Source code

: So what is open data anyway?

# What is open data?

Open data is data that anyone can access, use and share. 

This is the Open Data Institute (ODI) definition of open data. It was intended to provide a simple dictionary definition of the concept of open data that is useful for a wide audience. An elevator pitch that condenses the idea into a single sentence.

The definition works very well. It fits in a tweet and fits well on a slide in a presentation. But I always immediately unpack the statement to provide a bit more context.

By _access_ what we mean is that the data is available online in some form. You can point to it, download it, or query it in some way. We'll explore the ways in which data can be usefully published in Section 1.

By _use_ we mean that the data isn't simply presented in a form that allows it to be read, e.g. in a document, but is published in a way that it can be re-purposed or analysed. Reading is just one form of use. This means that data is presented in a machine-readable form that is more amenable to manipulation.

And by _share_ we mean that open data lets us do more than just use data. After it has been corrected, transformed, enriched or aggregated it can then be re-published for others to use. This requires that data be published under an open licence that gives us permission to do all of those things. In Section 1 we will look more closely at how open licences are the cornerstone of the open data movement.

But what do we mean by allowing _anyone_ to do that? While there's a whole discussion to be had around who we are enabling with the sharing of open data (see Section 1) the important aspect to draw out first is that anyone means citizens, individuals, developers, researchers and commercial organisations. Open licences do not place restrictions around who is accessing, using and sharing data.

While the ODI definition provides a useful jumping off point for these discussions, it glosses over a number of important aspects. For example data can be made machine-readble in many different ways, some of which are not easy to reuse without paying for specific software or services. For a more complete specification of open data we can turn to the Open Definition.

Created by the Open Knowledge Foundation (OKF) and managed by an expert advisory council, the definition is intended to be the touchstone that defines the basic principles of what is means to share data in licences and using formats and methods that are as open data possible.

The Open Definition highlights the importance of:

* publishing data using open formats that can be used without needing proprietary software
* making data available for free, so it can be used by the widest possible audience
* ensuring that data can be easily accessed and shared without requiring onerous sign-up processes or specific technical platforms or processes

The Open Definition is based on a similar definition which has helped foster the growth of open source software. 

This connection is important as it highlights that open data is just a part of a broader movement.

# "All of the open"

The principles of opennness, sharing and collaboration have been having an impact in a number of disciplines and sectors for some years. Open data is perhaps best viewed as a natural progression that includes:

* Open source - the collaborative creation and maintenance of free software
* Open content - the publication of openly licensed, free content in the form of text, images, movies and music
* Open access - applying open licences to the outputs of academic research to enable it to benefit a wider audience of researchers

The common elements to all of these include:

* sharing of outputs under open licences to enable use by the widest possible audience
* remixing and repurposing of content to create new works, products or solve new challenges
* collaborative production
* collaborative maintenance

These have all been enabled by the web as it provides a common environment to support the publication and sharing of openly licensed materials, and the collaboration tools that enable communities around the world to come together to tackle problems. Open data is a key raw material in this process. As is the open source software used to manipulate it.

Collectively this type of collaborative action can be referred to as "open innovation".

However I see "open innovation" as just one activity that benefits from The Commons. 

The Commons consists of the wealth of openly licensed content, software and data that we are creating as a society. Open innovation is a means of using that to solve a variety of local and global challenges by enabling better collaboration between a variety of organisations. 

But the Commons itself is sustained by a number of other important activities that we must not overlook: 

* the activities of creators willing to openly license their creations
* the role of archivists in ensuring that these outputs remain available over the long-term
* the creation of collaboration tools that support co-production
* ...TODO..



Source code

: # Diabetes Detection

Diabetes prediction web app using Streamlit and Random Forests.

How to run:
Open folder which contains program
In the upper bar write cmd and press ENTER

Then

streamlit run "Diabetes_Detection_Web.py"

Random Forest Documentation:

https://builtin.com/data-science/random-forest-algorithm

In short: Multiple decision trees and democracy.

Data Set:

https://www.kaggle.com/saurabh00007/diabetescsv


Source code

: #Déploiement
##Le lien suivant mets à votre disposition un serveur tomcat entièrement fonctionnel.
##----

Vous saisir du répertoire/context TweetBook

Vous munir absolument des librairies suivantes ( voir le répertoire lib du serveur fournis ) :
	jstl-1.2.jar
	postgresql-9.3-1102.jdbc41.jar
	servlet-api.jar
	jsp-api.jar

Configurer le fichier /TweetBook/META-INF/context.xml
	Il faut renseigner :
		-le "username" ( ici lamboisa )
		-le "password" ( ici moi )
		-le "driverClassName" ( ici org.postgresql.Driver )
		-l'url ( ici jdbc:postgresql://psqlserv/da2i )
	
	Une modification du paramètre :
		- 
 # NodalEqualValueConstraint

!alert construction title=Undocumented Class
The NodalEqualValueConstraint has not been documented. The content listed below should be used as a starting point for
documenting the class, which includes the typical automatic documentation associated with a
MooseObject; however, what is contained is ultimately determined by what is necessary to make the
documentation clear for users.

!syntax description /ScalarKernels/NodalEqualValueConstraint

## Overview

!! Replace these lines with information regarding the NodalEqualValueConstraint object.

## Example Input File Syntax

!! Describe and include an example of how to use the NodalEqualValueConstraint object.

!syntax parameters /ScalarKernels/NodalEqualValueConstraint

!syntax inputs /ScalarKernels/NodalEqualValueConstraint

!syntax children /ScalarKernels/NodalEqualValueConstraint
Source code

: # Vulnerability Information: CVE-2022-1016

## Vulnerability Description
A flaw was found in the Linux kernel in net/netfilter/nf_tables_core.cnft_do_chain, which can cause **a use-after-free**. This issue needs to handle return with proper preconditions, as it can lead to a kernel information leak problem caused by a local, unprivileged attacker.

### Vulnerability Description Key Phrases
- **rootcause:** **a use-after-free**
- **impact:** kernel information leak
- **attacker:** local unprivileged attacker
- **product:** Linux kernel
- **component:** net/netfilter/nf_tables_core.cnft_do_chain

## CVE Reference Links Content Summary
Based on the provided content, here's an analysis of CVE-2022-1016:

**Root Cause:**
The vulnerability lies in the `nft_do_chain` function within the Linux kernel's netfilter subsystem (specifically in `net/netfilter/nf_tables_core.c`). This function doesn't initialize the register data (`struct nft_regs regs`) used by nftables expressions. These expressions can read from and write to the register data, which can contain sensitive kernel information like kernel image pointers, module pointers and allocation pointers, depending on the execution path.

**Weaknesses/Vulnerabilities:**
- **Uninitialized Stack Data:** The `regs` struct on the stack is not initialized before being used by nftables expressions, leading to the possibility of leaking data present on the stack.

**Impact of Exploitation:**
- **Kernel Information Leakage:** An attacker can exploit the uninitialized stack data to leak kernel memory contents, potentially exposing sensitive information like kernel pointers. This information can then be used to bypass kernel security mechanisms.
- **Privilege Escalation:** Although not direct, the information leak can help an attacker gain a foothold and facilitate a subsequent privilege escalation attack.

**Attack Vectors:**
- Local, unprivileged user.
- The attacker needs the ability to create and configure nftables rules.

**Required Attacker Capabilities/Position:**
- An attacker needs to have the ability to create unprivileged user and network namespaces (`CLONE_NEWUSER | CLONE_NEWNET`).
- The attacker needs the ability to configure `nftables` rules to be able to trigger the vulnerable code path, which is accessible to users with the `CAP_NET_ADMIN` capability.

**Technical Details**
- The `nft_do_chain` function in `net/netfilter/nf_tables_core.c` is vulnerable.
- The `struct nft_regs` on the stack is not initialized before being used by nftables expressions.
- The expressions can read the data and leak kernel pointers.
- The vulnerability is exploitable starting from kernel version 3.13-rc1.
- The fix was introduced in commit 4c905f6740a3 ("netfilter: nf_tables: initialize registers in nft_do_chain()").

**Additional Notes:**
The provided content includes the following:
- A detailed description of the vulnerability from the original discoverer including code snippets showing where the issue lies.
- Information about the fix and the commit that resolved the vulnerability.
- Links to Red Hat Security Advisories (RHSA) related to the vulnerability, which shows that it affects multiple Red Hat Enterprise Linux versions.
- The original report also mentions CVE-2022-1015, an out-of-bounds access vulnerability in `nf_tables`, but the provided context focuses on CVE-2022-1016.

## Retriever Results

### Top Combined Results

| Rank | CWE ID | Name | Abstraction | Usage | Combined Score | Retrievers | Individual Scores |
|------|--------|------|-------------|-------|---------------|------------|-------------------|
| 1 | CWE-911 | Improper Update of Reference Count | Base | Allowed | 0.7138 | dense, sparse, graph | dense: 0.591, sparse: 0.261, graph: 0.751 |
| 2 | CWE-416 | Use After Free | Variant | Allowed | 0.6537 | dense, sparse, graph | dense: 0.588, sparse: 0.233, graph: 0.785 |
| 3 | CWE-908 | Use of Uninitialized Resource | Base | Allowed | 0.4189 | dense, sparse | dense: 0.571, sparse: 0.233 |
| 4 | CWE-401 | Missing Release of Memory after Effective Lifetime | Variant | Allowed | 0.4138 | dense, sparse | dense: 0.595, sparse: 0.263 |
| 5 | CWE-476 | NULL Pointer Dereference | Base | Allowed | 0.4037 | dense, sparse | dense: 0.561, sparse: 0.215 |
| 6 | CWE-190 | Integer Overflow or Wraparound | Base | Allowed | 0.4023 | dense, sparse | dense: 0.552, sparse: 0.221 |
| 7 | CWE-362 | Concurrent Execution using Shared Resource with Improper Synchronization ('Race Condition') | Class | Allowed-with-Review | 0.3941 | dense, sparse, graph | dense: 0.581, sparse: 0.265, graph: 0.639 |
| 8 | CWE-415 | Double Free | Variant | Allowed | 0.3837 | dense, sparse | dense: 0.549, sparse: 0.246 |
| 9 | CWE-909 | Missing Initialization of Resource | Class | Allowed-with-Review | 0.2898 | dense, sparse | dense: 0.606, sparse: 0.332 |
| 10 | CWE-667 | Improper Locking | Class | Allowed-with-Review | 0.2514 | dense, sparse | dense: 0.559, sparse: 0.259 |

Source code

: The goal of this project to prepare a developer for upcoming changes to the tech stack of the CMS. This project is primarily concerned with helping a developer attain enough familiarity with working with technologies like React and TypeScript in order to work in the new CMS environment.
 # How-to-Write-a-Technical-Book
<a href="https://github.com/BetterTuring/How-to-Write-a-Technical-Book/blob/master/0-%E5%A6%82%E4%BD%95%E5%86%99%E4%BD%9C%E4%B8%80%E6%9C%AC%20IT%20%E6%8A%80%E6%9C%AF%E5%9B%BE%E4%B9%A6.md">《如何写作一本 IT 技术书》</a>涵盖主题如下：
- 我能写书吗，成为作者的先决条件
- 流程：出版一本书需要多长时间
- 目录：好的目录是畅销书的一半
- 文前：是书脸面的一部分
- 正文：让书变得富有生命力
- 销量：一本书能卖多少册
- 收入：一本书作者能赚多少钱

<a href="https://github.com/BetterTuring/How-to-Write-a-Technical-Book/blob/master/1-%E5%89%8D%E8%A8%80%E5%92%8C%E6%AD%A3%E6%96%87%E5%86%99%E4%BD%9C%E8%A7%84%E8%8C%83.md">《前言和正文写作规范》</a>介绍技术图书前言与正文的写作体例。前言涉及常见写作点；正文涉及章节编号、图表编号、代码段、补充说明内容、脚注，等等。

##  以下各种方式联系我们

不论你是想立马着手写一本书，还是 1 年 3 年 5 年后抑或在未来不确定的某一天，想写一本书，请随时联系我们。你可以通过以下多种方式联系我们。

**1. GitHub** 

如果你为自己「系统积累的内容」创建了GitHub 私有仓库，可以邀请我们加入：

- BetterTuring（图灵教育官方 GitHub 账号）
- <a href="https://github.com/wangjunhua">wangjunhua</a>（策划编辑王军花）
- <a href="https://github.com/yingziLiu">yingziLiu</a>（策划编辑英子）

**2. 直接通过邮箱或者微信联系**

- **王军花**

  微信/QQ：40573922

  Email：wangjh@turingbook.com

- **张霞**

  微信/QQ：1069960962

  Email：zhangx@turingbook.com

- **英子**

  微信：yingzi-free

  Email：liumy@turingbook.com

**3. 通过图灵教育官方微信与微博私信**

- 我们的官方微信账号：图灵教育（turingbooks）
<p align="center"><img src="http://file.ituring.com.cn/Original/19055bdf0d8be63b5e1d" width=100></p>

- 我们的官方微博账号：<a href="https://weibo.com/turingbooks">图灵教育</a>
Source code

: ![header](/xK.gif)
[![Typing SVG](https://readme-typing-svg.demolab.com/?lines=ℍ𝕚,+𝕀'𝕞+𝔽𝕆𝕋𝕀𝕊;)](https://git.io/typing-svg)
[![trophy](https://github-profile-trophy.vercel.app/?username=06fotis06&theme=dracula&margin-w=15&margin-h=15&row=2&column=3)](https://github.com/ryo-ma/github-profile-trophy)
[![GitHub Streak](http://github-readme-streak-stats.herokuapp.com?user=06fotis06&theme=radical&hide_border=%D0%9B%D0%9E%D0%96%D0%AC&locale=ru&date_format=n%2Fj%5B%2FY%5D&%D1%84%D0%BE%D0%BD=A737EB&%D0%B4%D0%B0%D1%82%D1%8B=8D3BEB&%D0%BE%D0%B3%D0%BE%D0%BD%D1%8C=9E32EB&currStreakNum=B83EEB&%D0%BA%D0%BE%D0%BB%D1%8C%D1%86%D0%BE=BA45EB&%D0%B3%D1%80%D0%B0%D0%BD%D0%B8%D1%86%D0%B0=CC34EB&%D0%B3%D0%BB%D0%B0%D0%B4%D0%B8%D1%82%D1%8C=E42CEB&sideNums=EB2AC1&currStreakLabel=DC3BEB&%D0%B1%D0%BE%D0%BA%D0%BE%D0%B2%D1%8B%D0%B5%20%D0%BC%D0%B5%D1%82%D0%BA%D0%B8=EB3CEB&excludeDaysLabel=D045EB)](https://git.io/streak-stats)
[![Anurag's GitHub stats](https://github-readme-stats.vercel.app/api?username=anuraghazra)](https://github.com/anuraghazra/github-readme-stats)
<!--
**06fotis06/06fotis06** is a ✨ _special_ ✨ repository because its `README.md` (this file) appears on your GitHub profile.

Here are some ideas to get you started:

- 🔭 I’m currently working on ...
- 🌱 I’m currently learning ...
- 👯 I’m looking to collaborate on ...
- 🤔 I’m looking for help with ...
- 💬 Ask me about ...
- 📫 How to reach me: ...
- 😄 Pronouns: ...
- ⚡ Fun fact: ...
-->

- _Exercise instructions_
Copy all lines of the records in which the string "about" can be found.

- _Answer section_
- Information about the fix and the commit that resolved the vulnerability.
- 💬 Ask me about ...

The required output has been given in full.